Automated Maternal–Fetal Health Analysis through Deep Neural Network Integration in Ultrasound Imaging
DOI:
https://doi.org/10.70917/ijcisim-2026-2852Keywords:
Ultrasound Fetal Medical Image, Parameter-based Image Classification, Trimester-based Image Classification, Deep Learning Techniques, Feature ExtractionAbstract
Ultrasonography is a widely used, non-invasive modality for monitoring fetal development and identifying growth abnormalities during pregnancy. This study proposes an attention-enhanced deep learning framework for automated fetal ultrasound image classification, addressing two tasks: (i) biometric parameter-based classification into four categories Head Circumference (HC), Femur Length (FL), Abdominal Circumference (AC), and Crown–Rump Length (CRL); and (ii) trimester-based classification into three stages using HC, FL, and the publicly available HC18 benchmark dataset. The framework employs a feature-level ensemble fusion strategy by integrating 1024-dimensional feature representations from four pretrained convolutional neural networks, ResNet50, VGG16, VGG19, and Xception, producing a unified 4096-dimensional fused vector to capture complementary and hierarchical features.

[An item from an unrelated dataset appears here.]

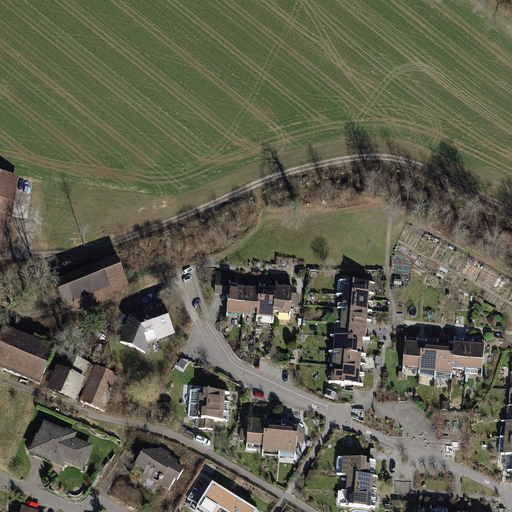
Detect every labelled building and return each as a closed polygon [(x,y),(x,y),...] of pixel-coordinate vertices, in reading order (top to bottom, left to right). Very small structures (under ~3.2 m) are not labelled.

Gradient-weighted Class Activation Mapping (Grad-CAM) is applied as an attention-enhanced preprocessing step using a strictly frozen ImageNet-pretrained VGG16, generating spatially weighted heatmap overlays that are superimposed onto the original fetal ultrasound images and used as enriched RGB inputs to the ensemble classifier, improving both classification performance and model interpretability. The entire pipeline, including Grad-CAM generation, dataset partitioning, data augmentation, and ensemble classification, operates automatically with no manual intervention at any stage. Data augmentation is applied exclusively to the training partition after dataset splitting, ensuring no data leakage into the validation or test sets. Experimental results demonstrate that the proposed fused ensemble model achieves 99.63% accuracy for biometric parameter-based classification, and 97.21%, 98.58%, and 92.72% for HC-based, FL-based, and HC18-based trimester classification, respectively, outperforming all individual baseline models. These findings confirm the effectiveness of combining Grad-CAM attention-enhanced inputs with deep ensemble feature fusion for robust, interpretable, and generalizable fetal ultrasound analysis in clinical decision support systems.